Curiosamente as empresas valorizam muito a disponibilidade dos seus colaboradores, mas quando estes necessitam de faltar mesmo que seja por doença, essa disponibilidade esfuma-se e mesmo que a pessoa tenha acumuladas horas de trabalho equivalentes a cinco dias de férias, não existe boa vontade para facilitar ao trabalhador que permaneça em casa por uns dias, mesmo que o trabalhador se disponibilize para trabalhar a partir de casa.

 

Outra curiosidade é que os empregadores desvalorizam quase sempre os seus empregados, mas quando eles lhes faltam parece que lhes sai o chão de baixo dos pés, poderiam colocar a mão na consciência e valorizarem mais as pessoas e o seu trabalho, mas bom senso não faz parte da gestão e é por isso que as empresas perdem os seus melhores recursos para a concorrência e/ou para o estrangeiro.

 

Podem alegar que o português é aproveitador e que não se pode fazer cedências que logo irão aproveitar-se da situação para estarem sempre doentes quando lhes é conveniente, é verdade, mas não são a maioria, a maioria irá esforçar-se em dobro para compensar a empresa pela benesse de estar em casa sem perda de remuneração.

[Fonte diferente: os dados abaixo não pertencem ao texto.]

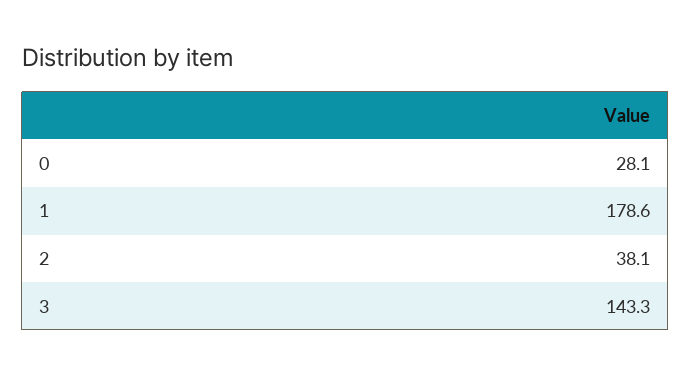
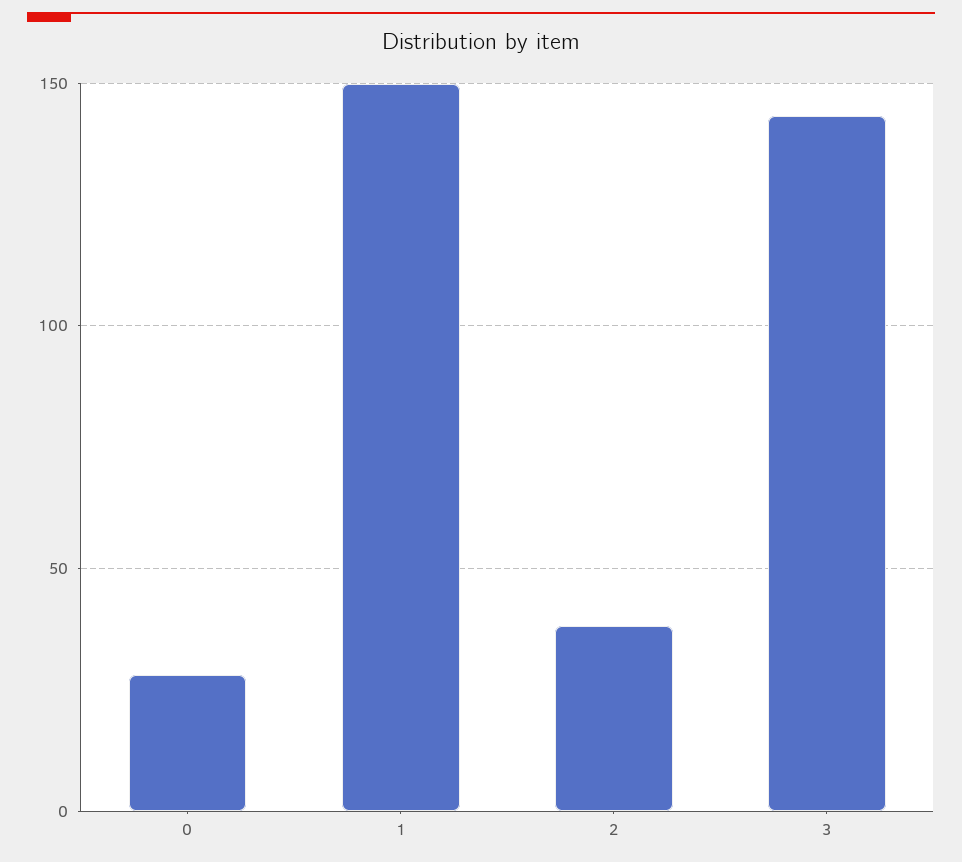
1: 178.6 -> 150

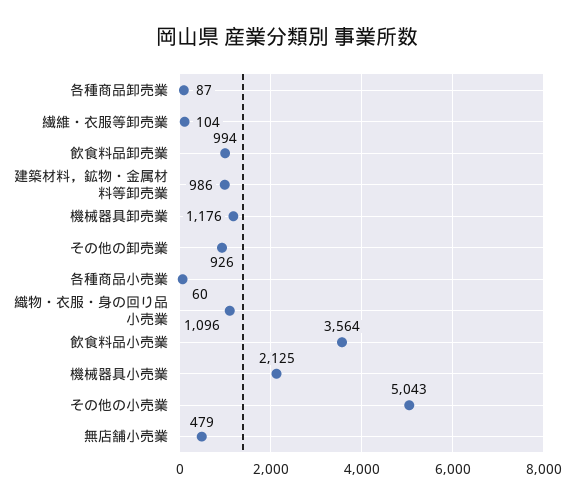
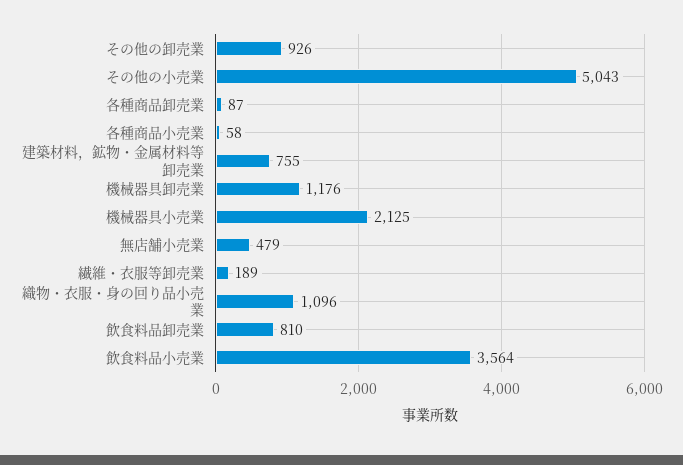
繊維・衣服等卸売業: 104 -> 189
飲食料品卸売業: 994 -> 810
建築材料，鉱物・金属材料等卸売業: 986 -> 755
各種商品小売業: 60 -> 58

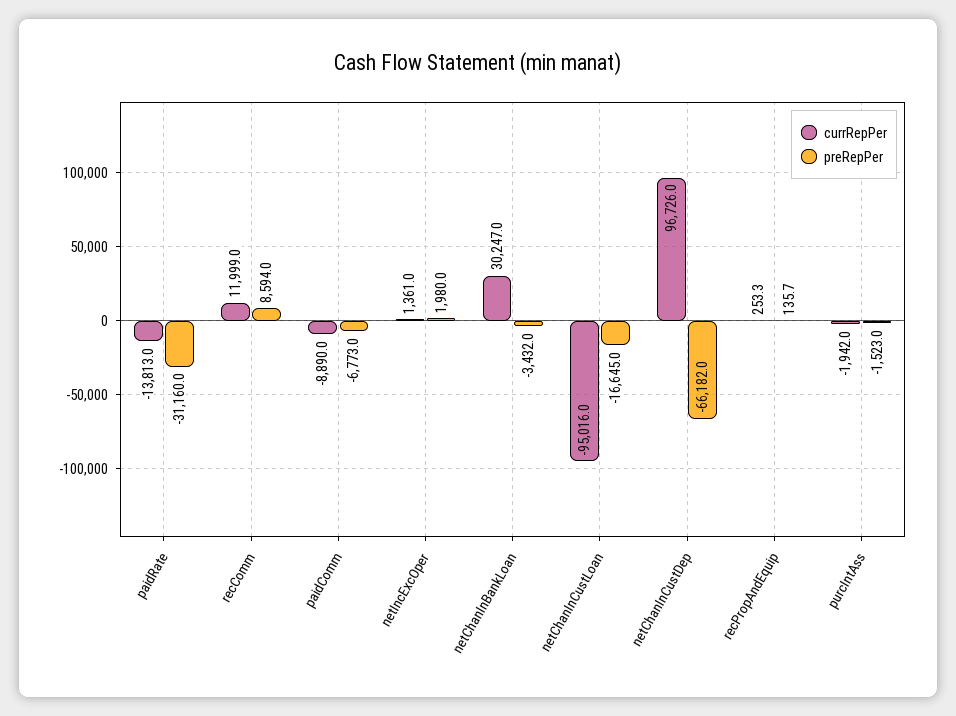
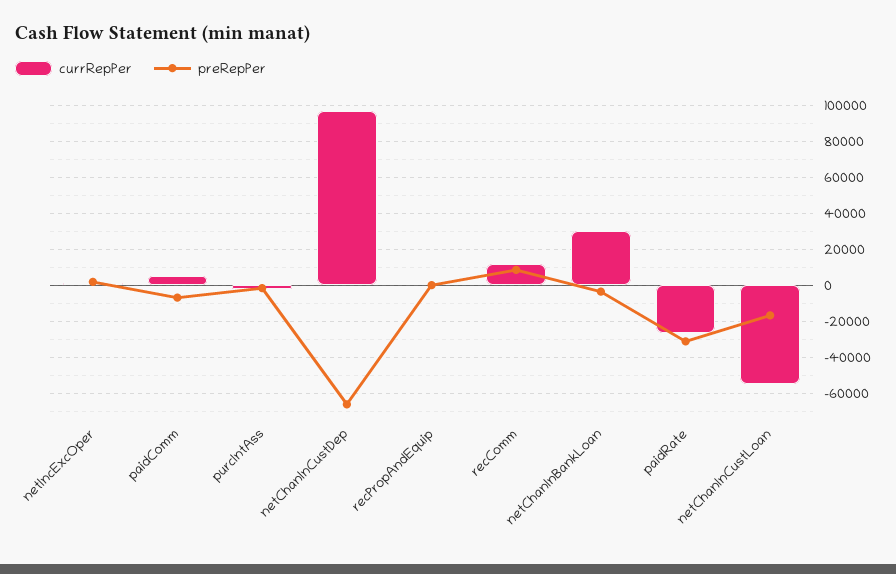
currRepPer, paidRate: -13813 -> -25000
currRepPer, paidComm: -8890 -> 5000
currRepPer, netChanInCustLoan: -95016 -> -55000

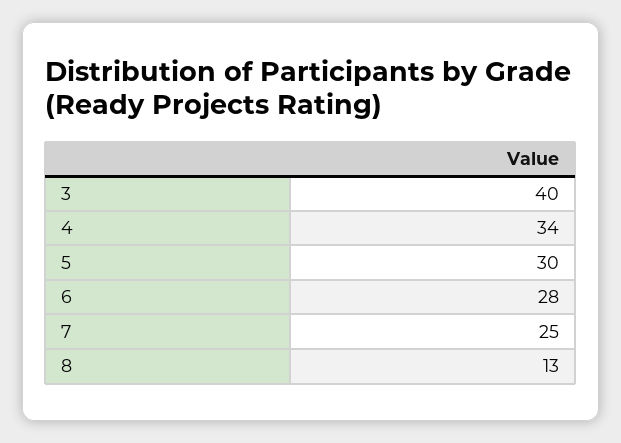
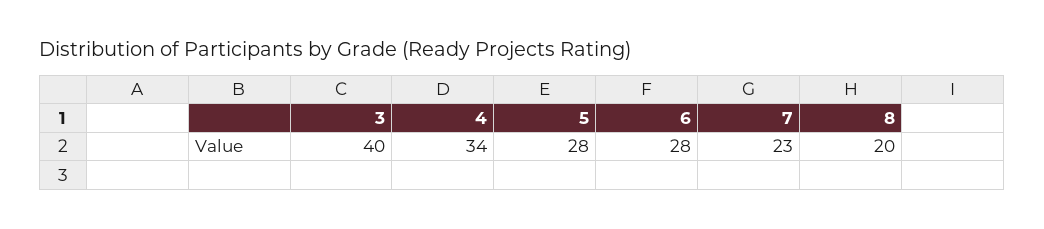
5: 30 -> 28
7: 25 -> 23
8: 13 -> 20

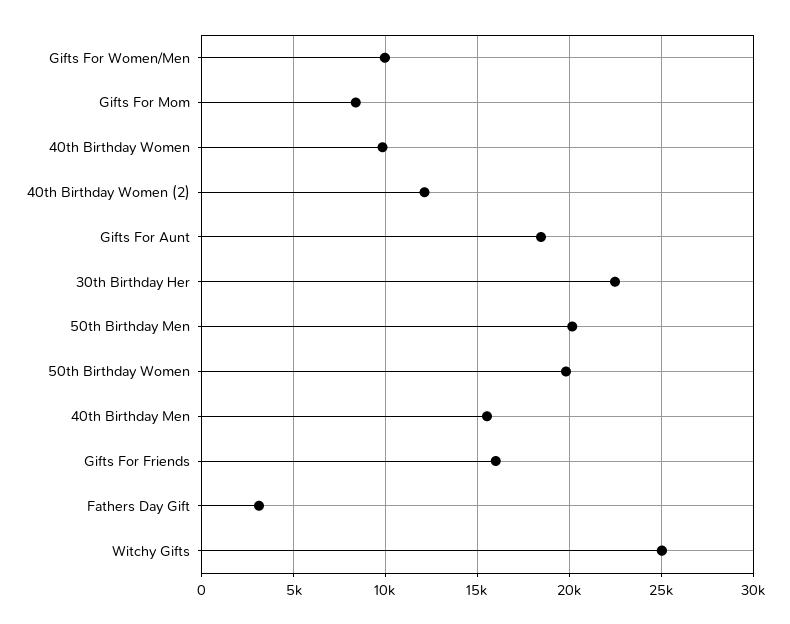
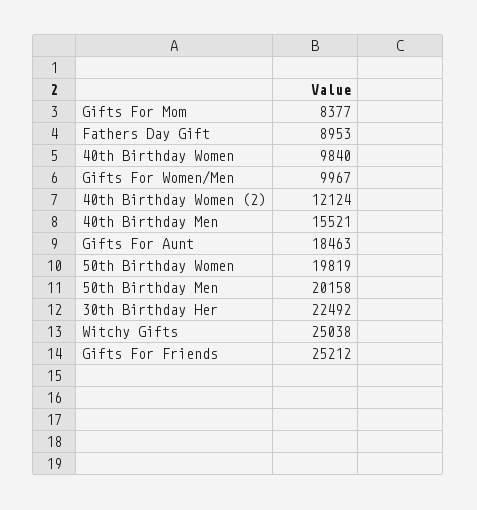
Gifts For Friends: 16000 -> 25212
Fathers Day Gift: 3000 -> 8953

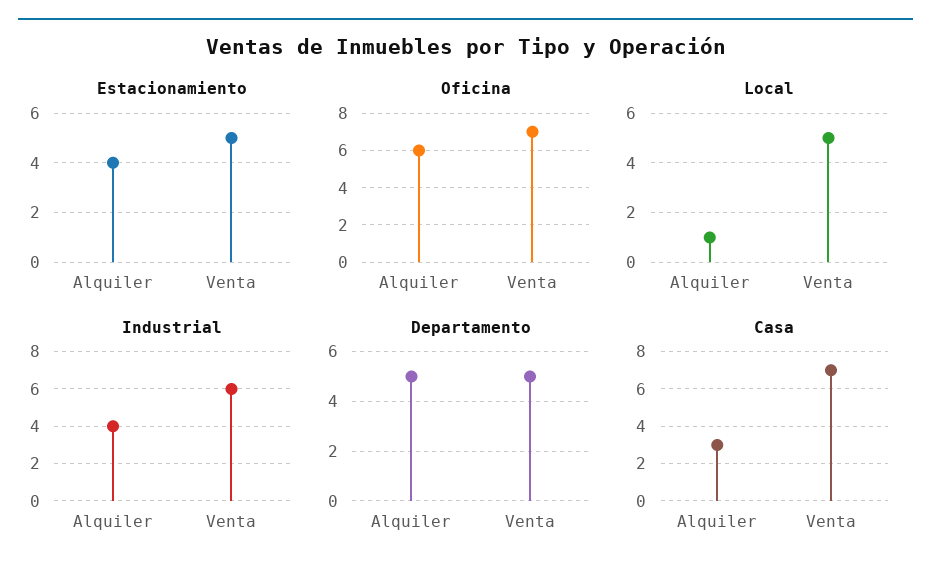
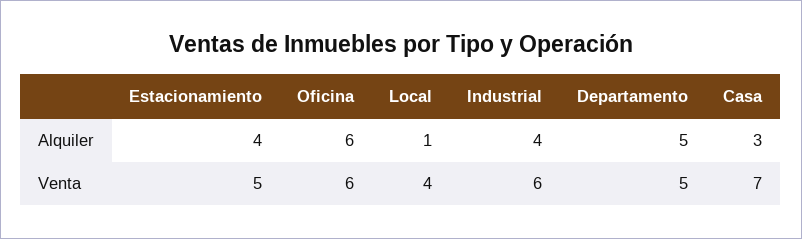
Oficina, Venta: 7 -> 6
Local, Venta: 5 -> 4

Tive a sorte de trabalhar numa empresa assim, em caso de doença podíamos permanecer em casa e não nos era descontado qualquer valor, chegavam mesmo a aconselhar as pessoas a ficarem um ou dois dias em casa para que recuperassem melhor porque os próprios colaboradores não queriam abusar e chegavam ao trabalho doentes, funcionava, todos dávamos de livre vontade horas a mais sem sequer nos apercebermos, vestíamos a camisola, é claro que apareceu alguém que tentou aproveitar-se da situação mas foi rapidamente chamado à atenção, era a exceção não a regra.

 

Tal como a vida o ambiente laboral só é complicado porque as pessoas insistem em complicar o que é simples, está mais do que estudado e provado que trabalhadores motivados são mais produtivos, se produzem mais podem ganhar mais e todos ganham mais a empresa e os trabalhadores, mas continuamos a insistir nas velhas ditaduras laborais, pressão, salários baixos, horários rígidos, penalizações por tudo e por nada e zero prémios, é por causa deste sistema completamente obsoleto que as empresas portuguesas estão também elas obsoletas pois não captam, não retêm bons profissionais.